## PROBLEM TO SOLVE
Copy, from the entries below, each line where the word "page" can be found.
DATA SUPPLIED Block Start
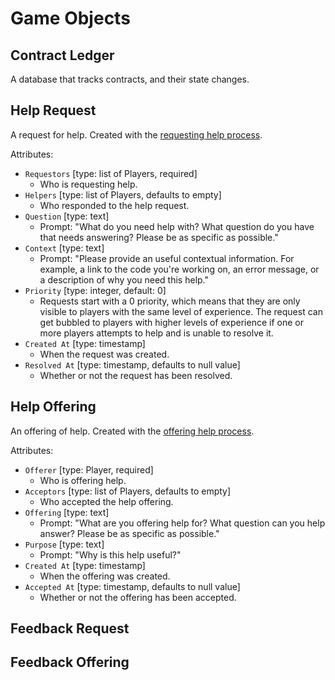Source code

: # Game Objects

## Contract Ledger

A database that tracks contracts, and their state changes.

## Help Request

A request for help. Created with the [requesting help process](./processes.md#requesting-help).

Attributes:

- `Requestors` [type: list of Players, required]
  - Who is requesting help.
- `Helpers` [type: list of Players, defaults to empty]
  - Who responded to the help request.
- `Question` [type: text]
  - Prompt: "What do you need help with? What question do you have that needs answering? Please be as specific as possible."
- `Context` [type: text]
  - Prompt: "Please provide an useful contextual information. For example, a link to the code you're working on, an error message, or a description of why you need this help."
- `Priority` [type: integer, default: 0]
  - Requests start with a 0 priority, which means that they are only visible to players with the same level of experience. The request can get bubbled to players with higher levels of experience if one or more players attempts to help and is unable to resolve it.
- `Created At` [type: timestamp]
  - When the request was created.
- `Resolved At` [type: timestamp, defaults to null value]
  - Whether or not the request has been resolved.

## Help Offering

An offering of help. Created with the [offering help process](./processes.md#offering-help).

Attributes:

- `Offerer` [type: Player, required]
  - Who is offering help.
- `Acceptors` [type: list of Players, defaults to empty]
  - Who accepted the help offering.
- `Offering` [type: text]
  - Prompt: "What are you offering help for? What question can you help answer? Please be as specific as possible."
- `Purpose` [type: text]
  - Prompt: "Why is this help useful?"
- `Created At` [type: timestamp]
  - When the offering was created.
- `Accepted At` [type: timestamp, defaults to null value]
  - Whether or not the offering has been accepted.

## Feedback Request

## Feedback Offering
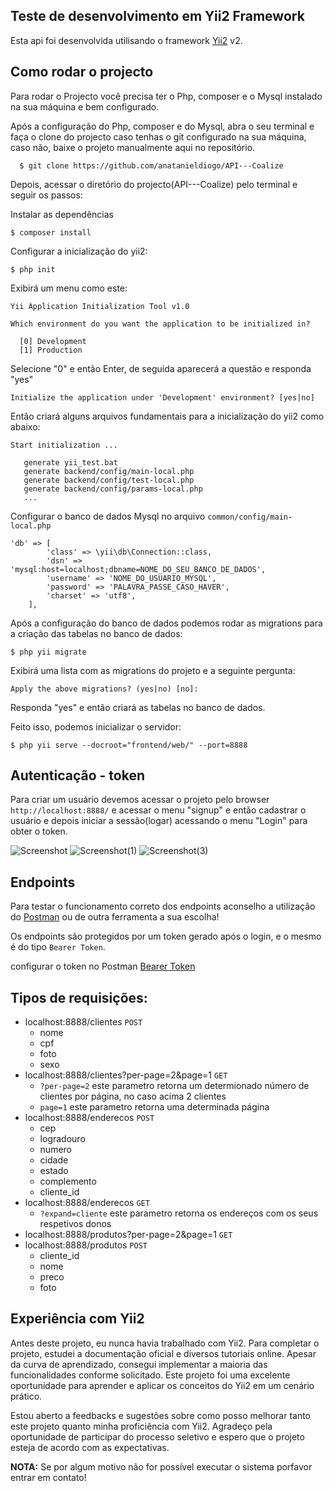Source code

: ## Teste de desenvolvimento em Yii2 Framework

Esta api foi desenvolvida utilisando o framework [Yii2](https://www.yiiframework.com/) v2. 


## Como rodar o projecto

Para rodar o Projecto você precisa ter o Php, composer e o Mysql instalado na sua máquina e bem configurado.

Após a configuração do Php, composer e do Mysql, abra o seu terminal e faça o clone do projecto caso tenhas o git configurado na sua máquina, caso não, baixe o projeto manualmente aqui no repositório.

      $ git clone https://github.com/anatanieldiogo/API---Coalize

 Depois, acessar o diretório do projecto(API---Coalize) pelo terminal e seguir os passos:


Instalar as dependências
    
    $ composer install


Configurar a inicialização do yii2:

    $ php init

Exibirá um menu como este:

    Yii Application Initialization Tool v1.0
    
    Which environment do you want the application to be initialized in?
    
      [0] Development
      [1] Production

Selecione "0" e então Enter, de seguida aparecerá a questão e responda "yes"

    Initialize the application under 'Development' environment? [yes|no]

Então criará alguns arquivos fundamentais para a inicialização do yii2 como abaixo:

    Start initialization ...
    
       generate yii_test.bat
       generate backend/config/main-local.php
       generate backend/config/test-local.php
       generate backend/config/params-local.php
       ...

Configurar o banco de dados Mysql no arquivo `common/config/main-local.php`

    'db' => [
            'class' => \yii\db\Connection::class,
            'dsn' => 'mysql:host=localhost;dbname=NOME_DO_SEU_BANCO_DE_DADOS',
            'username' => 'NOME_DO_USUARIO_MYSQL',
            'password' => 'PALAVRA_PASSE_CASO_HAVER',
            'charset' => 'utf8',
        ],

Após a configuração do banco de dados podemos rodar as migrations para a criação das tabelas no banco de dados:

    $ php yii migrate

Exibirá uma lista com as migrations do projeto e a seguinte pergunta:

    Apply the above migrations? (yes|no) [no]:

Responda "yes" e então criará as tabelas no banco de dados.

Feito isso, podemos inicializar o servidor:

    $ php yii serve --docroot="frontend/web/" --port=8888

## Autenticação - token

Para criar um usuário devemos acessar o projeto pelo browser `http://localhost:8888/` e acessar o menu "signup" 
e então cadastrar o usuário e depois iniciar a sessão(logar) acessando o menu "Login" para obter o token.

![Screenshot](https://github.com/anatanieldiogo/API---Coalize/assets/69877170/762f7670-23fb-4838-b91c-2764355ed58e)
![Screenshot(1)](https://github.com/anatanieldiogo/API---Coalize/assets/69877170/9ceba380-a3fb-4634-bfa1-d3d3a88a3b94)
![Screenshot(3)](https://github.com/anatanieldiogo/API---Coalize/assets/69877170/1dbadef4-6b10-43d2-9669-4e3ad6bb18e2)


## Endpoints

Para testar o funcionamento correto dos endpoints aconselho a utilização do [Postman](https://www.postman.com/) ou de outra ferramenta a sua escolha!

Os endpoints são protegidos por um token gerado após o login, e o mesmo é do tipo `Bearer Token`.

configurar o token no Postman [Bearer Token](https://www.youtube.com/watch?v=PPi9teNKRHY)


## Tipos de requisições:

- localhost:8888/clientes `POST`
    -  nome
    -  cpf
    -  foto
    -  sexo
- localhost:8888/clientes?per-page=2&page=1 `GET`
    - `?per-page=2` este parametro retorna um determionado número de clientes por página, no caso acima 2 clientes
    - `page=1` este parametro retorna uma determinada página
- localhost:8888/enderecos `POST`
    - cep
    - logradouro
    - numero
    - cidade
    - estado
    - complemento
    - cliente_id
- localhost:8888/enderecos `GET`
    - `?expand=cliente` este parametro retorna os endereços com os seus respetivos donos
- localhost:8888/produtos?per-page=2&page=1 `GET`
- localhost:8888/produtos `POST`
    - cliente_id
    - nome
    - preco
    - foto

## Experiência com Yii2
Antes deste projeto, eu nunca havia trabalhado com Yii2. Para completar o projeto, estudei a documentação oficial e diversos tutoriais online. Apesar da curva de aprendizado, consegui implementar a maioria das funcionalidades conforme solicitado. Este projeto foi uma excelente oportunidade para aprender e aplicar os conceitos do Yii2 em um cenário prático.

Estou aberto a feedbacks e sugestões sobre como posso melhorar tanto este projeto quanto minha proficiência com Yii2. Agradeço pela oportunidade de participar do processo seletivo e espero que o projeto esteja de acordo com as expectativas.

**NOTA:** Se por algum motivo não for possível executar o sistema porfavor entrar em contato!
DATA SUPPLIED Block End
## SOLUTION FOR THIS EXERCISE
- localhost:8888/clientes?per-page=2&page=1 `GET`
    - `?per-page=2` este parametro retorna um determionado número de clientes por página, no caso acima 2 clientes
    - `page=1` este parametro retorna uma determinada página
- localhost:8888/produtos?per-page=2&page=1 `GET`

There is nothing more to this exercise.